The objective of this assignment is to conduct an exploratory data analysis of a data set that you are not familiar with. So far, we have discussed a number of visualization approaches to exploring a data set. This assignment will apply those tools and techniques. An important distinction between class examples and applied data science work is the iterative and repetitive nature of exploring a data set. So, take your time to look and look again, adjusting and refining your analyses each time.
library(ggplot2)
library(dplyr)
library(Hmisc)
library(ggthemes)
gss <- spss.get("gss00_10allcases.sav", use.value.labels=TRUE)
gss10<-subset(gss, year==2010)
plot(gss10$sex, gss10$degree, main = "Gender and Level of education", xlab="Gender", ylab="Education", ann = FALSE, yaxt = "n", col=terrain.colors(8))
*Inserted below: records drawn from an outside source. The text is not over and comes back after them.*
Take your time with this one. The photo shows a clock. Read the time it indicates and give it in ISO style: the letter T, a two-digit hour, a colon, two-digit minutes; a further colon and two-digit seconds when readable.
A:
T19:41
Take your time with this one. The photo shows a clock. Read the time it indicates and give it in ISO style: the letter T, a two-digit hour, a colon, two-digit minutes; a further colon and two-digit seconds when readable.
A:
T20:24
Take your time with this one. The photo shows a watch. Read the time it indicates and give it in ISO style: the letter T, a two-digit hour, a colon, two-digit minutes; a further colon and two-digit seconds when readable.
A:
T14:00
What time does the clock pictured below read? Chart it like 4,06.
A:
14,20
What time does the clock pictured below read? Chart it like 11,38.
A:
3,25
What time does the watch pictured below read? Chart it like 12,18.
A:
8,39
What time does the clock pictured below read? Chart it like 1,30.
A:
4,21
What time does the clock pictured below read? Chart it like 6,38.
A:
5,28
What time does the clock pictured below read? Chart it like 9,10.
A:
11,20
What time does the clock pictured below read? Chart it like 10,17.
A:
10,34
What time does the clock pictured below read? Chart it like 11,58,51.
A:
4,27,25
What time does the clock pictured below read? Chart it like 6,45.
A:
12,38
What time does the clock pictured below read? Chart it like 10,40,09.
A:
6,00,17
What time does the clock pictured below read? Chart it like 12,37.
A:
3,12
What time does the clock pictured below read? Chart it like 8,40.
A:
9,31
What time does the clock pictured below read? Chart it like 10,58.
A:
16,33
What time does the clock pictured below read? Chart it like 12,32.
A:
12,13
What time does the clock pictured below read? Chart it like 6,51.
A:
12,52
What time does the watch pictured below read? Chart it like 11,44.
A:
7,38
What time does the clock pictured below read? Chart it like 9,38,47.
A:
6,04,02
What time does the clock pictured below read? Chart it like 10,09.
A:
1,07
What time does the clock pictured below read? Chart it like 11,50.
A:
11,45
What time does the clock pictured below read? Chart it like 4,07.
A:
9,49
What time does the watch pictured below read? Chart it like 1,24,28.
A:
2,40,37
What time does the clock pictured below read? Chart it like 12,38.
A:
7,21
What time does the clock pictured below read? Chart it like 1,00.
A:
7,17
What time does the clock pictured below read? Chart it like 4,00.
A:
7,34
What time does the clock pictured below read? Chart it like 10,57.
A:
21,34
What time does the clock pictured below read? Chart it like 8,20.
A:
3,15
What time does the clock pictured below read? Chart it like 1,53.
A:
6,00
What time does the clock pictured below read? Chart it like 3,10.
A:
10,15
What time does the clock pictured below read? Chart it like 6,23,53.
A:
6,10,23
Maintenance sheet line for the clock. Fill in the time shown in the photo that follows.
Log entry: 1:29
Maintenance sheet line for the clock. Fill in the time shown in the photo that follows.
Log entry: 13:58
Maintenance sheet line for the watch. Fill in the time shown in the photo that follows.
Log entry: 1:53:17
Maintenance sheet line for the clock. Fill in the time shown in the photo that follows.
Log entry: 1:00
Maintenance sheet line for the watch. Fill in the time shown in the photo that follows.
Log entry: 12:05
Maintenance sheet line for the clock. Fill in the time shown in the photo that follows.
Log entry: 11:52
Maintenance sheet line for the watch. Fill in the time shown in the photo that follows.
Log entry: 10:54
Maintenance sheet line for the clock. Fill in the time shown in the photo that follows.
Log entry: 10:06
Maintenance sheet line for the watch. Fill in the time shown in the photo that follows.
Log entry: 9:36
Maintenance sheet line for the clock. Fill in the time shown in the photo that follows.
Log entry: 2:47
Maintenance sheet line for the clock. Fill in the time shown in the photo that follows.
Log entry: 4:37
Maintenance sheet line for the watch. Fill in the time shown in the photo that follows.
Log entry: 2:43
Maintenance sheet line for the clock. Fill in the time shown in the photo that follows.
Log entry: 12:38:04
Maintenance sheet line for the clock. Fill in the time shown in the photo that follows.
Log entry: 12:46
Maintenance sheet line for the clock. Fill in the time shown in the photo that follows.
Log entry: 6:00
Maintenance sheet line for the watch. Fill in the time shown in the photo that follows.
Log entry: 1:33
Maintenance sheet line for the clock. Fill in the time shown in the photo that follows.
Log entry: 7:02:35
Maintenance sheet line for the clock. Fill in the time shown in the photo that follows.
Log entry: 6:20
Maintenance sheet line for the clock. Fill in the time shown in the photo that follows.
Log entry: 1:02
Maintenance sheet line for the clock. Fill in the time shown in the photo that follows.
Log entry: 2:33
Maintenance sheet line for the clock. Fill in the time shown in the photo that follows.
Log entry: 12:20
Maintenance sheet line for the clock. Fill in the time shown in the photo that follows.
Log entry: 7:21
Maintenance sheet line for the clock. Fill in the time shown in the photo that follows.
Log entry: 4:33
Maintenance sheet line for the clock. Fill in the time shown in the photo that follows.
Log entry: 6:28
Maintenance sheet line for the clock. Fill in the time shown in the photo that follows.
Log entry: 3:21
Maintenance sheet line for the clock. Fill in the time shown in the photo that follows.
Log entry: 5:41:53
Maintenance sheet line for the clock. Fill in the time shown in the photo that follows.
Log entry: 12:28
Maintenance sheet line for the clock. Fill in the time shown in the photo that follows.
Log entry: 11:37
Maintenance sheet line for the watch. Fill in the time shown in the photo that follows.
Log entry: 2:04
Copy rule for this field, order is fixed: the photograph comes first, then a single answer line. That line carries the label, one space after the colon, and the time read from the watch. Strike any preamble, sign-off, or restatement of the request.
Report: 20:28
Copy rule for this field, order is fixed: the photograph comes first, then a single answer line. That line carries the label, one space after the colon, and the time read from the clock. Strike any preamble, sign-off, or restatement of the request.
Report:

legend("right", cex=0.5, title="Level of education", c("LT High school", "High school", "Junior college", "Bachelor", "Graduate"), fill=terrain.colors(8))
I made a leveled histogram to make the distribution of education level by gender. It seems there is no difference in level of education distribution among males and females
finan <- gss10 %>%
select(sex,confinan) %>%
filter(!is.na(sex)) %>%
filter(!is.na(confinan)) %>%
group_by(sex,confinan) %>%
summarise(count=n())
finan
## # A tibble: 6 x 3
## # Groups: sex [?]
## sex confinan count
## <fctr> <fctr> <int>
## 1 MALE A GREAT DEAL 54
## 2 MALE ONLY SOME 278
## 3 MALE HARDLY ANY 262
## 4 FEMALE A GREAT DEAL 90
## 5 FEMALE ONLY SOME 378
## 6 FEMALE HARDLY ANY 302
finan <- finan %>%
group_by(sex) %>%
mutate(percentBF = 100*(count/sum(count)))
finan
## # A tibble: 6 x 4
## # Groups: sex [2]
## sex confinan count percentBF
## <fctr> <fctr> <int> <dbl>
## 1 MALE A GREAT DEAL 54 9.090909
## 2 MALE ONLY SOME 278 46.801347
## 3 MALE HARDLY ANY 262 44.107744
## 4 FEMALE A GREAT DEAL 90 11.688312
## 5 FEMALE ONLY SOME 378 49.090909
## 6 FEMALE HARDLY ANY 302 39.220779
g <-ggplot(finan, aes(x=sex, y=percentBF, fill=confinan))+
geom_bar(stat="identity")
plot(g)
In orde to see the confidence in banks and financial institutions by sex, I created a new variable called pecentBF. Femals are a little bit more confident in bank and financial institution
data <- filter(gss10) %>%
select(sex,sexeduc)
dataset <- na.omit(data)
dataset <- droplevels(dataset)
mosaicplot(prop.table(table(dataset),1), shade = TRUE, color = TRUE, legend = TRUE, main = 'Sex vs Favourability of Sex Education')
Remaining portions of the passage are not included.